Failing corporate governance of financial institutions has often been mentioned as an important cause of the crisis. Consequently, having a deeper understanding how corporate boards are formed and how they act have become a topic of increasing importance. It also is already clear that the Covid-19 crisis will have a material effect on corporate governance. Do you want to know how corporations are directed and how we can make them perform better? This course will provide you with the answers!
Hundreds of billions of dollars in valuation were lost by scandals caused by failing corporate governance. Notable examples of this include Lehman Brothers, Parmalat and Ahold. These scandals also contributed to a climate in which trust between consumers and companies, between investors and directors, is harmed. Together with the Financial Crisis, these scandals inspired (semi) self-regulating bodies, governments, the EU and organizations like the OECD to take initiatives to improve corporate governance routines and safeguards. Corporate Governance Codes were altered and Codes for Financial Institutions were drafted to stimulate boards and shareholders to pursue a long-term strategy. The question remains however whether these changes will successfully prevent short-termism and excessive risk-taking, and, if not, what else can be done?

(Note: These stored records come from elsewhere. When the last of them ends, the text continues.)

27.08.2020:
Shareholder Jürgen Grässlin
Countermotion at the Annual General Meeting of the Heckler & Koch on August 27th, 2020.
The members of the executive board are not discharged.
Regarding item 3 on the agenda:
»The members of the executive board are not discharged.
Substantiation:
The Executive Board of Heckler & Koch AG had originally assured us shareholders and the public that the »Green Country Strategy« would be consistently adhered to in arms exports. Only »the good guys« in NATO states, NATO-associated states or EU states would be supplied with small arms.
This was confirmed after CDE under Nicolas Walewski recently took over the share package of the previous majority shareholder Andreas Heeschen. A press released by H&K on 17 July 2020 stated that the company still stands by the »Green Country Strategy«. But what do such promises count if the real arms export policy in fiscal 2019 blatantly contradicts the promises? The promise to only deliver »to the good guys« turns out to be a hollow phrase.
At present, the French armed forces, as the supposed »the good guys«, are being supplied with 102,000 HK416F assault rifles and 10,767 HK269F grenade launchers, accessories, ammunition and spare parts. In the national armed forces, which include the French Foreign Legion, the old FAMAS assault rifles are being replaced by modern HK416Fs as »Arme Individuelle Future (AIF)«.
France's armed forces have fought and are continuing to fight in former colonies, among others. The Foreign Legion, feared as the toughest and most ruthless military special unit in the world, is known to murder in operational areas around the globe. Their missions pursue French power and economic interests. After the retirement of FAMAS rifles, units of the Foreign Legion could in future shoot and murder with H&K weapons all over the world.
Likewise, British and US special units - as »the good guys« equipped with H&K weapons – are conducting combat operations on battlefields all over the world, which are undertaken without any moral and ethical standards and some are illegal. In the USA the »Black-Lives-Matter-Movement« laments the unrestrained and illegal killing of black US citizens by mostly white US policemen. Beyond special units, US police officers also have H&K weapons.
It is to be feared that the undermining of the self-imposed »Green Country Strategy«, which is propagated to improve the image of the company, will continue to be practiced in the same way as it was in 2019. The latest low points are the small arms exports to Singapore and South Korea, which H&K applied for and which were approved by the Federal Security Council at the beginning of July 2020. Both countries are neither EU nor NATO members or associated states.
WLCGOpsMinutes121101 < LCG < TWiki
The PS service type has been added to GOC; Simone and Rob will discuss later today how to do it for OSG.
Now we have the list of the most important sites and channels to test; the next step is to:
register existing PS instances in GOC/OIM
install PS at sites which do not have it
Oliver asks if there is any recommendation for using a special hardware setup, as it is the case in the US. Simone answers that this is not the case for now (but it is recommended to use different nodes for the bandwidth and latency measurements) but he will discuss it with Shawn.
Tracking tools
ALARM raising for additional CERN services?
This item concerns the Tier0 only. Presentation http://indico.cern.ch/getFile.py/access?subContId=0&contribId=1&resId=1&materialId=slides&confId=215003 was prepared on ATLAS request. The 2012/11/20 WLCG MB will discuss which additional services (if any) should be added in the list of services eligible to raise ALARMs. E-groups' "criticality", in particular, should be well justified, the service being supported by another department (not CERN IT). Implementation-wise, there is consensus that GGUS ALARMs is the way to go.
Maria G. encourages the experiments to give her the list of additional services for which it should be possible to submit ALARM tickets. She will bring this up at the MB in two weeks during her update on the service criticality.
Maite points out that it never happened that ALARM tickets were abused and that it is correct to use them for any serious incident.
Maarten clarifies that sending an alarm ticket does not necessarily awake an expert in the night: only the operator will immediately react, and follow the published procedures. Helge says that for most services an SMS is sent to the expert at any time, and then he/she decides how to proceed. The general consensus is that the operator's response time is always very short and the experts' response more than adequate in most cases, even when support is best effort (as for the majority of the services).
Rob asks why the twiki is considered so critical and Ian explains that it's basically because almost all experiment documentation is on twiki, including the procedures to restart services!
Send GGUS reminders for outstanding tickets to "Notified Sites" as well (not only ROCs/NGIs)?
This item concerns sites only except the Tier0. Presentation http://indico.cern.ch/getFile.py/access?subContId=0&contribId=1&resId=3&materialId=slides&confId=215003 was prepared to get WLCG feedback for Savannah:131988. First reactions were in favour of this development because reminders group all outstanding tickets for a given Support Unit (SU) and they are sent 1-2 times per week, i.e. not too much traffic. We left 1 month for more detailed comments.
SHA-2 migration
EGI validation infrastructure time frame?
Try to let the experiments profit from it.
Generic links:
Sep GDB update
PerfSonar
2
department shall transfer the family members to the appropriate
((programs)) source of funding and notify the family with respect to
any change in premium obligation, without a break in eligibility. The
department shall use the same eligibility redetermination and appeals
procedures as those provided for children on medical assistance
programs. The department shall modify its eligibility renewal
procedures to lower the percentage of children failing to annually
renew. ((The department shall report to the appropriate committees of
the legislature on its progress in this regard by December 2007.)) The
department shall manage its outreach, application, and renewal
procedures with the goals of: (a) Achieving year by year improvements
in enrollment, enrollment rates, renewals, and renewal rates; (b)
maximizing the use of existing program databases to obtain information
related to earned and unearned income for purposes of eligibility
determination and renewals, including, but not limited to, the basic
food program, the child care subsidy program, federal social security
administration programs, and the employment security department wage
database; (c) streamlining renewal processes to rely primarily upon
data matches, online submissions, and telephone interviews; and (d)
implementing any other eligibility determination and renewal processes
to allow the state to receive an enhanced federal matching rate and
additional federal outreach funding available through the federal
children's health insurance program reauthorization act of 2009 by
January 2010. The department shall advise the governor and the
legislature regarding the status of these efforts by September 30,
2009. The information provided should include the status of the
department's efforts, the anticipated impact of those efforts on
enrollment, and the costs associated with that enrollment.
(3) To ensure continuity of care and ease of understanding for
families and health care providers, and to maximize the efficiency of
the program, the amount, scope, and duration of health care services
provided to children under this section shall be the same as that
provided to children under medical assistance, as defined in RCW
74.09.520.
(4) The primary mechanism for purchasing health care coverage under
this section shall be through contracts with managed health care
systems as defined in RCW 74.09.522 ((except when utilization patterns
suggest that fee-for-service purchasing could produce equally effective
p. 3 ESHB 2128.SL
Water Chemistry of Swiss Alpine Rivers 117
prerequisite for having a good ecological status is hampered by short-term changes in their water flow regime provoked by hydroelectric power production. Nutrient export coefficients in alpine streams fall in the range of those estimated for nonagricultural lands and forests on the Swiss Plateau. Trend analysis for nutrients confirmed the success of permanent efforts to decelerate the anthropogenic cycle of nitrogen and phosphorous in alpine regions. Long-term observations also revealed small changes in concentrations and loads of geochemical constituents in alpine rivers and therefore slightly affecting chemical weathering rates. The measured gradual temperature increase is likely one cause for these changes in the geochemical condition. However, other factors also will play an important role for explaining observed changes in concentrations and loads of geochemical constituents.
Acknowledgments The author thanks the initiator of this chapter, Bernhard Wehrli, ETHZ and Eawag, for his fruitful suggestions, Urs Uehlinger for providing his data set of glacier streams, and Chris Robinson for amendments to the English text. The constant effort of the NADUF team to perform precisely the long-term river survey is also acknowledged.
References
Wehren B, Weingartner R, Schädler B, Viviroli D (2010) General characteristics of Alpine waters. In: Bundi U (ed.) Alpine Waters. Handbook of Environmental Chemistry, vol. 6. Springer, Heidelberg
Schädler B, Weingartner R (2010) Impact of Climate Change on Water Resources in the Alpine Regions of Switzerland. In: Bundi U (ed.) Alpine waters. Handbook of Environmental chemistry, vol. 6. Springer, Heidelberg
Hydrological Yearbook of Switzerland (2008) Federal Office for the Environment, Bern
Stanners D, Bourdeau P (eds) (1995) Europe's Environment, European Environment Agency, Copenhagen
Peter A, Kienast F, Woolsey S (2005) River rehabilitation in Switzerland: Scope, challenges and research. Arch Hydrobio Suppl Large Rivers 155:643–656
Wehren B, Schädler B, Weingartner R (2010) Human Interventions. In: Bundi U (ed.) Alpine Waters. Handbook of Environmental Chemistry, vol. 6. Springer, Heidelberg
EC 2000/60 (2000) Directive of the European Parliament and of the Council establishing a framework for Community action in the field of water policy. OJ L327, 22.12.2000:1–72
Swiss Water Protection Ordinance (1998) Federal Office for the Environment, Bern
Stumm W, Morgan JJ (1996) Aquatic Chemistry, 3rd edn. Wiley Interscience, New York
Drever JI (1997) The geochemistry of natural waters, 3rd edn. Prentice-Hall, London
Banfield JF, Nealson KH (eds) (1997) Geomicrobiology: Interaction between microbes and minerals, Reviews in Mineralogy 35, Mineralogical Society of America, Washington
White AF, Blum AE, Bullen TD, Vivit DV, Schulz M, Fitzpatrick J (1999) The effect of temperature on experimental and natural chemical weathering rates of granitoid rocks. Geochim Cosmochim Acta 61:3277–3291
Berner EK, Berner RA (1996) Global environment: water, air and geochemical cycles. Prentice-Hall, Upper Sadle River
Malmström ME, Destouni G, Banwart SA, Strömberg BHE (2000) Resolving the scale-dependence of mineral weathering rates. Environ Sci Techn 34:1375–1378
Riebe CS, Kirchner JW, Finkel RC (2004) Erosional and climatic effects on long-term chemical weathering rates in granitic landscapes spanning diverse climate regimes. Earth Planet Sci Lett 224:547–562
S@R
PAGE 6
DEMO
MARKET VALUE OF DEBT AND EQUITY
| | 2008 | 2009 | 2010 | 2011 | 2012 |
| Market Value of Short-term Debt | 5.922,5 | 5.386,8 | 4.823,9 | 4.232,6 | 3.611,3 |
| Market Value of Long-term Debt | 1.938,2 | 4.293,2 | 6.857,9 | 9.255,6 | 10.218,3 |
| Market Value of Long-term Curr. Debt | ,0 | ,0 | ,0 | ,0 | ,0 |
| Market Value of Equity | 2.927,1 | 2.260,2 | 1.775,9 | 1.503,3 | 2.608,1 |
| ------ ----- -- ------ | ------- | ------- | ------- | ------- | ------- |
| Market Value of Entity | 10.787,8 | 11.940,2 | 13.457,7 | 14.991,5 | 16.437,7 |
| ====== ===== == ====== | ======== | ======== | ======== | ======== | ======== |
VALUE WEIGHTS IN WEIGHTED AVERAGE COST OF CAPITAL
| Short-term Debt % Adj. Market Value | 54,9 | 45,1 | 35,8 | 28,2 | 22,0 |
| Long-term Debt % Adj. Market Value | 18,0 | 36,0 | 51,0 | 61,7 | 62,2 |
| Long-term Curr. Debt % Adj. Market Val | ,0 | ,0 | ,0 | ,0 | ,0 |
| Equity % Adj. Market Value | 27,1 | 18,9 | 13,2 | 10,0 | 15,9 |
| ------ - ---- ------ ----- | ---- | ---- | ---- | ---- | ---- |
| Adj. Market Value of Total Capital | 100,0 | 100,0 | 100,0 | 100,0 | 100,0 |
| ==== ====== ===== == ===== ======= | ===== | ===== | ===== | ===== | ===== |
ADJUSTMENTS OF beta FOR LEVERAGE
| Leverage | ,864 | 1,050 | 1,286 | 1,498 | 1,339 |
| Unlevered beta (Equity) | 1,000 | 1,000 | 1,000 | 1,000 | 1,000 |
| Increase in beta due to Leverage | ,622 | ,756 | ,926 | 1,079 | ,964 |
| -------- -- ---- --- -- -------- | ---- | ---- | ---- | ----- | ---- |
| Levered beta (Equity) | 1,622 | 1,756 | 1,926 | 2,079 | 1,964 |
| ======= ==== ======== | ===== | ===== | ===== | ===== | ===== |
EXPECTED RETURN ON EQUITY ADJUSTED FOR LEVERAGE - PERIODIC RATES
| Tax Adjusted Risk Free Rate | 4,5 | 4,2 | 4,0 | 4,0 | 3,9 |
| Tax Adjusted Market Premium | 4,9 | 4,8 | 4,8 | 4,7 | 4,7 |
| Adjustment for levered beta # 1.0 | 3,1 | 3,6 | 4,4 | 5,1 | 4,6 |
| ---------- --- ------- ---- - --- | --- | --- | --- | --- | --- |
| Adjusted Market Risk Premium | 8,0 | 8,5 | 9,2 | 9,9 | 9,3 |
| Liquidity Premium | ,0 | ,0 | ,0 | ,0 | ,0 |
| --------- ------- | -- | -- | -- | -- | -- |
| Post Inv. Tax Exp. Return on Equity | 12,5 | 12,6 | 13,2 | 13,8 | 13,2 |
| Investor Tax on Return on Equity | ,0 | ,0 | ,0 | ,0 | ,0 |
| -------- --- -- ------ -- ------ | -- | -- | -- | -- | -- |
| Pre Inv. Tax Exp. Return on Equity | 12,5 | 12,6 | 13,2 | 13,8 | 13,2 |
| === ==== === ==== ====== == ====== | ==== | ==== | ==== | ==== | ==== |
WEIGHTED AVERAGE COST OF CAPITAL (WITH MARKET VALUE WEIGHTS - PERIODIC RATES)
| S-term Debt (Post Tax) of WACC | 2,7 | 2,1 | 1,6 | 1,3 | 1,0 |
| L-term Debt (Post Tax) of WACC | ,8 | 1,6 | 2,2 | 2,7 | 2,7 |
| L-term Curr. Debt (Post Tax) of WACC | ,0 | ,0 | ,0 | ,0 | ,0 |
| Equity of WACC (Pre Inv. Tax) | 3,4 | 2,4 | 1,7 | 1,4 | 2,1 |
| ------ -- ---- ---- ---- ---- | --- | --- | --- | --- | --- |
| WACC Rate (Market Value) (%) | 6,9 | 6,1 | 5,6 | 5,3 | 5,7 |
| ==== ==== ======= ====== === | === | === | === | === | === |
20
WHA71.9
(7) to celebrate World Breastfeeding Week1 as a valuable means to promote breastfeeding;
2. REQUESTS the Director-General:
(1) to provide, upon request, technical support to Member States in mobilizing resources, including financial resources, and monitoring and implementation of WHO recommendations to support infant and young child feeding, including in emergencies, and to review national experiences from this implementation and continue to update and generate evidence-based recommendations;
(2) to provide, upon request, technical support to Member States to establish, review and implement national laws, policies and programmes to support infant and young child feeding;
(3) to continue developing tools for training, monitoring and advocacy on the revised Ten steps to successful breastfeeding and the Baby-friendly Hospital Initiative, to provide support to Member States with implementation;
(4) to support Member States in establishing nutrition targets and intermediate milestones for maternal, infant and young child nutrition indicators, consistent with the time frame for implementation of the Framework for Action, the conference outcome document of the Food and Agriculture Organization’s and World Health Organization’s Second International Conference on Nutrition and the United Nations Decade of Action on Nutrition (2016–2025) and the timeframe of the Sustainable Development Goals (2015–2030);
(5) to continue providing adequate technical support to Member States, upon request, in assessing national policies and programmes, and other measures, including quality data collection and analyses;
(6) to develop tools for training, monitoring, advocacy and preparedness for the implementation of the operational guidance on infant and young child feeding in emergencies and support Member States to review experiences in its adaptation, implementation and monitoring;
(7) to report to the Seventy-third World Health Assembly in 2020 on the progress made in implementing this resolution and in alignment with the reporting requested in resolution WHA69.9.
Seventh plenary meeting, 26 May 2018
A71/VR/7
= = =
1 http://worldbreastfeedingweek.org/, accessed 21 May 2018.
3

Many changes took place in doing business because of the Covid-19 crisis. You can see this crisis as the ultimate test of the Corporate Governance of many companies. But was Covid-19 a watershed point after all? The pressure from society, corporate citizenship, and stakeholders resulted in new challenges, while New Normal and it's environment include a different set of features which made an impact on routines, decision-making processes and structural models. So, what are the new complications besides basic bounds? What issues has corporate governance faced?
These main questions will be dealt with in the lectures of the course “Corporate Governance after the Financial Crisis” from both economic and legal perspectives.
Bachelor and Master students with an interest in Law & Economics. Ph.D. students and young professionals are also welcome to apply.
Aim of the course
To equip students and young professionals with an insight into the background and development of key issues in Corporate Governance. The assignment will stimulate participants to apply this knowledge to one of the big scandals and ongoing global issues whilst also practicing academic writing skills. This course is also an excellent introduction to the Master Law & Economics of Utrecht University.
Contact hours daily: 4-5 hours (lectures, group assignments). Self-study daily: 4 hours (preparation and research).
Participants take an online exam on the last day. Grading is based on a 10-point scale on the weighted sum of different elements.